Thursday, February 28, 2013

Two Steps Forward, One Step Back (Isn't Even That Great of a Metaphor)

Yesterday evening, I got pretty deeply triggered, and stuck in some old trauma. We experience trauma not only from things that happen directly to us  - "I was hurt, I could have been killed, my boundaries were deeply violated" - but also from what happens to the people around us - "I see her being hurt, I see him almost being killed, I see them being targeted"- and in our experiences of helping other people to deal with and start to heal from their own trauma. This vicarious trauma is just as real as what we directly experience - by seeing other's pain, and by working with them on it, to do this at all, we need empathy. And to do it well, we need a great deal of compassion, a word that comes from the Latin for co-suffering. None of us (healers of any sort) get in and stay in this for the money; a lot of the actual work of helping people heal is unpaid, and a lot of the most physically demanding jobs in health care are poorly paid. The well-paid work requires extensive education, and there are easier ways to make a buck with that level of education. We are healers because we can't not be - we see suffering in others and we can't help but want to help alleviate that suffering.
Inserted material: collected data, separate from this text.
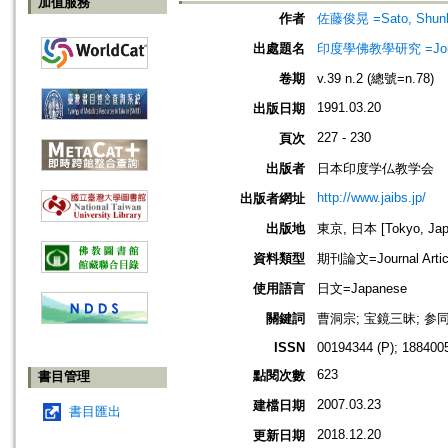
加值服務
作者
佐藤俊晃 =Sato, Shun
出處題名
印度學佛教學研究 =Journal 
卷期
v.39 n.2 (總號=n.78)
1991.03.20
出版日期
227 - 230
頁次
出版者
日本印度学仏教学会
http://www.jaibs.jp/
出版者網址
出版地
東京, 日本 [Tokyo, Jap
資料類型
期刊論文=Journal Artic
使用語言
日文=Japanese
關鍵詞
曹洞宗; 宝鏡三昧; 参同
ISSN
00194344 (P); 1884005
623
點閱次數
書目管理
2007.03.23
建檔日期
書目匯出
2018.12.20
更新日期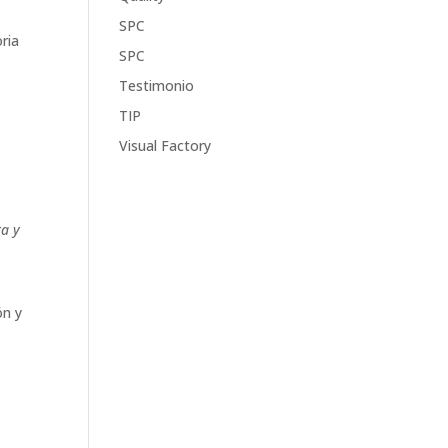
SPC
ria
SPC
Testimonio
TIP
Visual Factory
ta y
ón y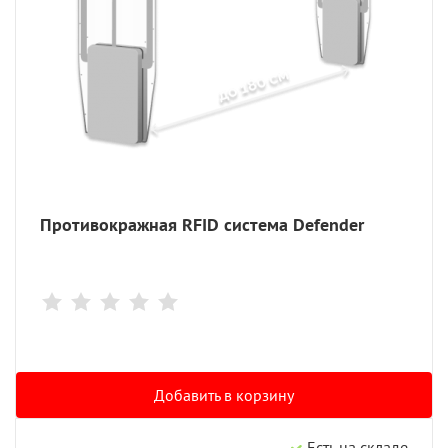
Противокражная RFID система Defender
Добавить в корзину
Есть на складе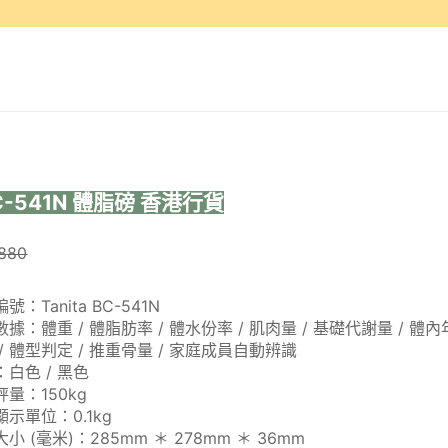
 BC-541N 體脂磅 香港行貨
880
號：Tanita BC-541N
據：體重 / 體脂肪率 / 體水份率 / 肌肉量 / 基礎代謝量 / 體內
/ 體型判定 / 推重骨量 / 家庭成員自動辨識
白色 / 黑色
量：150kg
示單位：0.1kg
小 (毫米)：285mm ＊ 278mm ＊ 36mm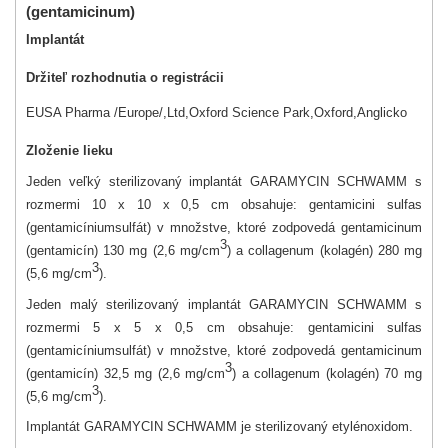
(gentamicinum)
Implantát
Držiteľ rozhodnutia o registrácii
EUSA Pharma /Europe/,Ltd,Oxford Science Park,Oxford,Anglicko
Zloženie lieku
Jeden veľký sterilizovaný implantát GARAMYCIN SCHWAMM s
rozmermi 10 x 10 x 0,5 cm obsahuje: gentamicini sulfas
(gentamicíniumsulfát) v množstve, ktoré zodpovedá gentamicinum
3
(gentamicín) 130 mg (2,6 mg/cm
) a collagenum (kolagén) 280 mg
3
(5,6 mg/cm
).
Jeden malý sterilizovaný implantát GARAMYCIN SCHWAMM s
rozmermi 5 x 5 x 0,5 cm obsahuje: gentamicini sulfas
(gentamicíniumsulfát) v množstve, ktoré zodpovedá gentamicinum
3
(gentamicín) 32,5 mg (2,6 mg/cm
) a collagenum (kolagén) 70 mg
3
(5,6 mg/cm
).
Implantát GARAMYCIN SCHWAMM je sterilizovaný etylénoxidom.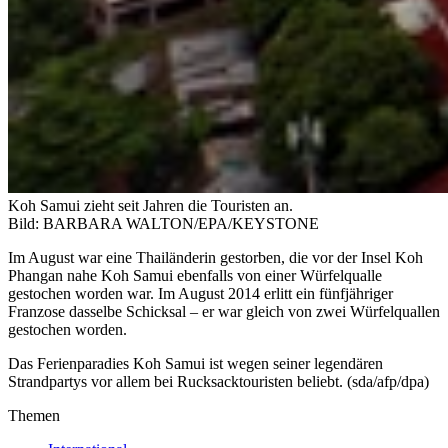
Koh Samui zieht seit Jahren die Touristen an.
Bild: BARBARA WALTON/EPA/KEYSTONE
Im August war eine Thailänderin gestorben, die vor der Insel Koh
Phangan nahe Koh Samui ebenfalls von einer Würfelqualle
gestochen worden war. Im August 2014 erlitt ein fünfjähriger
Franzose dasselbe Schicksal – er war gleich von zwei Würfelquallen
gestochen worden.
Das Ferienparadies Koh Samui ist wegen seiner legendären
Strandpartys vor allem bei Rucksacktouristen beliebt. (sda/afp/dpa)
Themen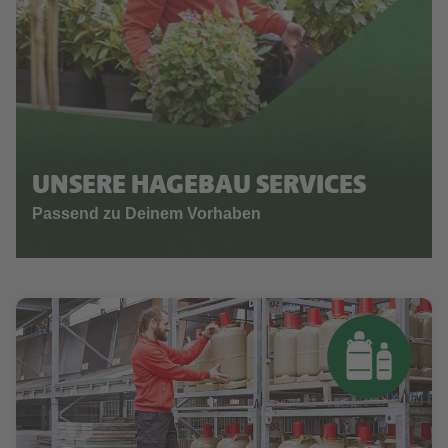
UNSERE HAGEBAU SERVICES
Passend zu Deinem Vorhaben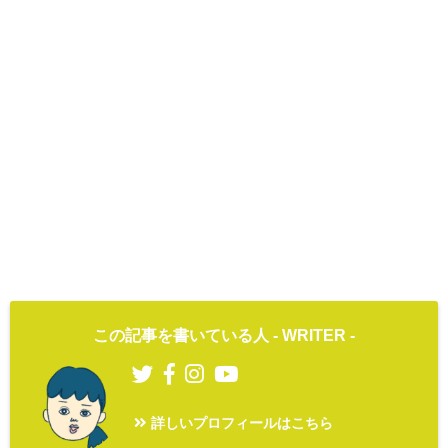
この記事を書いている人 -
WRITER
-
詳しいプロフィールはこちら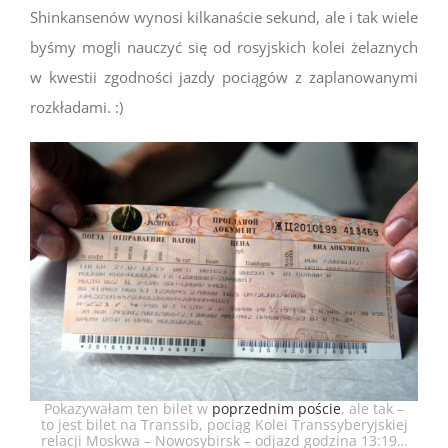
Shinkansenów wynosi kilkanaście sekund, ale i tak wiele
byśmy mogli nauczyć się od rosyjskich kolei żelaznych
w kwestii zgodności jazdy pociągów z zaplanowanymi
rozkładami. :)
Pokazywałam ten bilet w
poprzednim poście
, ale tak –
to jest bilet na Transsib, pociąg Kolei Transsyberyjskiej
relacji Moskwa – Nowosybirsk – odjazd godzina 13:19…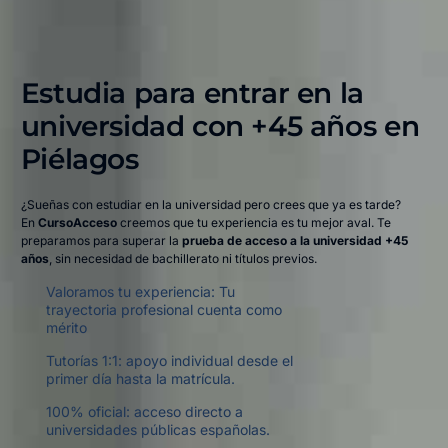
Estudia para entrar en la
universidad con +45 años en
Piélagos​
¿Sueñas con estudiar en la universidad pero crees que ya es tarde?
En
CursoAcceso
creemos que tu experiencia es tu mejor aval. Te
preparamos para superar la
prueba de acceso a la universidad +45
años
, sin necesidad de bachillerato ni títulos previos.
Valoramos tu experiencia: Tu
trayectoria profesional cuenta como
mérito
Tutorías 1:1: apoyo individual desde el
primer día hasta la matrícula.
100% oficial: acceso directo a
universidades públicas españolas.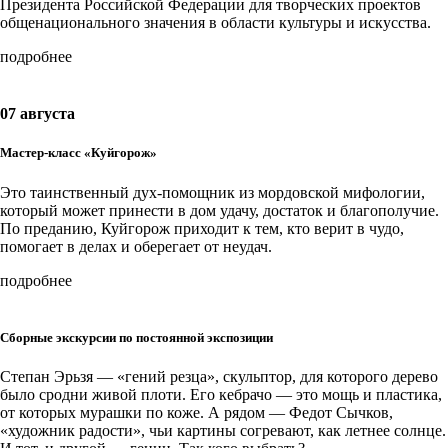
Президента Российской Федерации для творческих проектов
общенационального значения в области культуры и искусства.
подробнее
07 августа
Мастер-класс «Куйгорож»
Это таинственный дух-помощник из мордовской мифологии,
который может принести в дом удачу, достаток и благополучие.
По преданию, Куйгорож приходит к тем, кто верит в чудо,
помогает в делах и оберегает от неудач.
подробнее
Сборные экскурсии по постоянной экспозиции
Степан Эрьзя — «гений резца», скульптор, для которого дерево
было сродни живой плоти. Его кебрачо — это мощь и пластика,
от которых мурашки по коже. А рядом — Федот Сычков,
«художник радости», чьи картины согревают, как летнее солнце.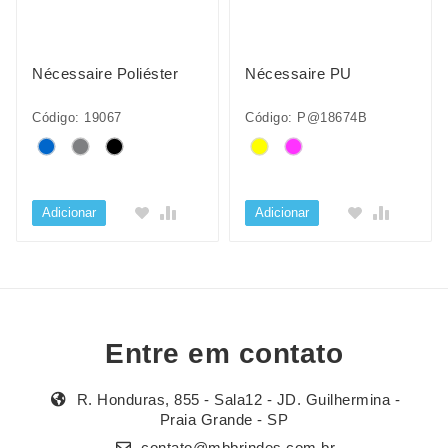
Nécessaire Poliéster
Nécessaire PU
Código: 19067
Código: P@18674B
Adicionar
Adicionar
Entre em contato
R. Honduras, 855 - Sala12 - JD. Guilhermina -
Praia Grande - SP
contato@mbbrindes.com.br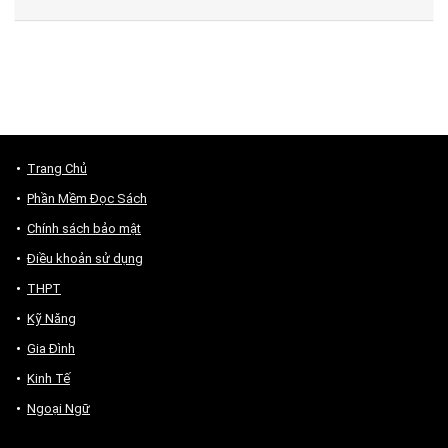
Trang Chủ
Phần Mềm Đọc Sách
Chính sách bảo mật
Điều khoản sử dụng
THPT
Kỹ Năng
Gia Đình
Kinh Tế
Ngoại Ngữ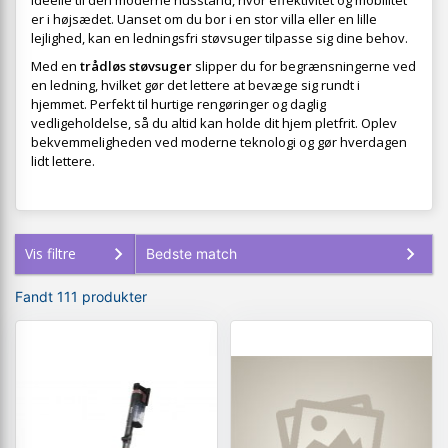
ideelle til den moderne husstand, hvor effektivitet og mobilitet
er i højsædet. Uanset om du bor i en stor villa eller en lille
lejlighed, kan en ledningsfri støvsuger tilpasse sig dine behov.
Med en
trådløs støvsuger
slipper du for begrænsningerne ved
en ledning, hvilket gør det lettere at bevæge sig rundt i
hjemmet. Perfekt til hurtige rengøringer og daglig
vedligeholdelse, så du altid kan holde dit hjem pletfrit. Oplev
bekvemmeligheden ved moderne teknologi og gør hverdagen
lidt lettere.
Vis filtre
Fandt 111 produkter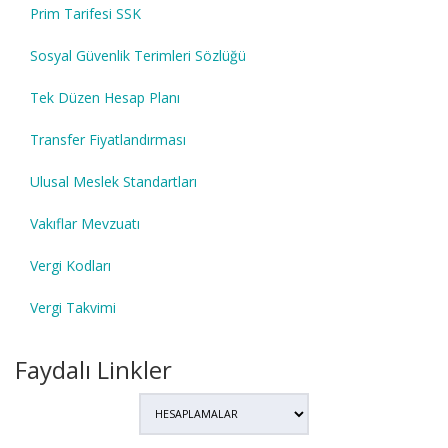
Prim Tarifesi SSK
Sosyal Güvenlik Terimleri Sözlüğü
Tek Düzen Hesap Planı
Transfer Fiyatlandırması
Ulusal Meslek Standartları
Vakıflar Mevzuatı
Vergi Kodları
Vergi Takvimi
Faydalı Linkler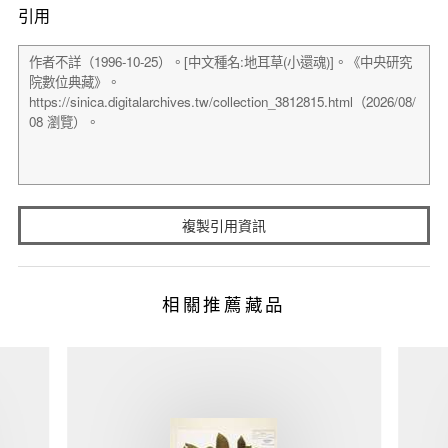
引用
複製引用資訊
相關推薦藏品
But in addition to the toll the conditions of our work can often take on us - the modern hospital can look a lot like a factory floor, and everyone has too many patients, and too much they're supposed to do for them to not, at the very least, be completely worn down by the end of the shift - the trauma we bear witness to everyday takes its own toll, and can bring our own trauma back to the surface. And it doesn't necessarily matter how similar or different our experiences are - caregiving is emotionally intense work, and being truly present and compassionate means that we're going to be affected by what we witness.

So, back to the title of this post. I'm really fond of telling people that recovery from emotional trauma isn't linear, and that doesn't just mean we'll occasionally have setbacks. To present the analogy of a physical wound, a wound can be fresh and bleeding - that's acute trauma. It can also be oozing a bit, still not through the initial healing process, where we hopefully process it and recover enough to go on with some sort of regular rhythm of life, whether it's the old one or a new one. Or it can be an old scar, that we think we're through with...but sometimes we have to break up old scar tissue because it's putting restrictions on our life, and sometimes scars ache.

Just because we're breaking up that scar tissue - or even if some change in our life makes that scar ache intensely - doesn't mean we've taken too many "steps back" in our own process of recovery. And forgetting that lesson, that truth that I've told so many other people, had me beating myself up for a while - something that was far more harmful to me than being triggered - until I could say to a housemate that I had gotten triggered, and was greeted with acceptance and concern, and not judgment. Only then could I realize that I wasn't treating myself with acceptance, but with judgment.

Burnout is an ever present danger for caregivers - in the past, when I was street medicing intensely, and supporting people who had gone through incredibly traumatizing experiences, I began to feel it not when those things made my own experiences of trauma ache, but when I couldn't accept those aches as a part of being human. Instead, I saw them as a weakness on my part. Being a strong, competent healer doesn't mean never suffering ourselves - it means being able to be compassionate to others, and then, going and being compassionate toward oneself. If I'm not being compassionate to myself, I'll have too much going on with my own emotional wounds to be able to put my own concerns aside while I'm working with someone else - and I won't be able to make, in the moments I'm working with them, their own needs my true focus. As my own unprocessed trauma piles up, I'll be a patient trying to take care of other patients, and the first rule I learned about street medicing is "don't create another patient".

I think the most important lesson I've been taught in the last couple of months was one thing a preceptor had us repeat when she was showing us Emotional Freedom Technique ("tapping") - every time she had us mention an anxiety we had, it was always in the form of "even though ______, I completely love and accept myself". No amount of intellectual understanding of how our own experiences of trauma work, and how we can be affected by vicarious trauma can replace telling that message to ourselves like we mean it, until we really mean it.

More and more, I think the two best guardians against burnout are, first, not pushing down our own feelings, and, second, being part of a community that will remind us that we need to be compassionate toward ourselves when we forget to be. Learning to say "yes, even though I have witnessed suffering, and that suffering sometimes stirs up my own past experiences of suffering, I completely love and accept myself. The scars I bare are a part of what makes me the person I am today, a unique being worthy of compassion just like every other human being. I completely love and accept myself, scars and all" is vital. I could probably do this work for a while without completely loving and accepting myself, scars and all - but to do it for a lifetime, compassion needs to not be a solely outward facing thing, and I'm glad I've got people in my life who will remind me of that anytime I forget. After all, I do the same for them.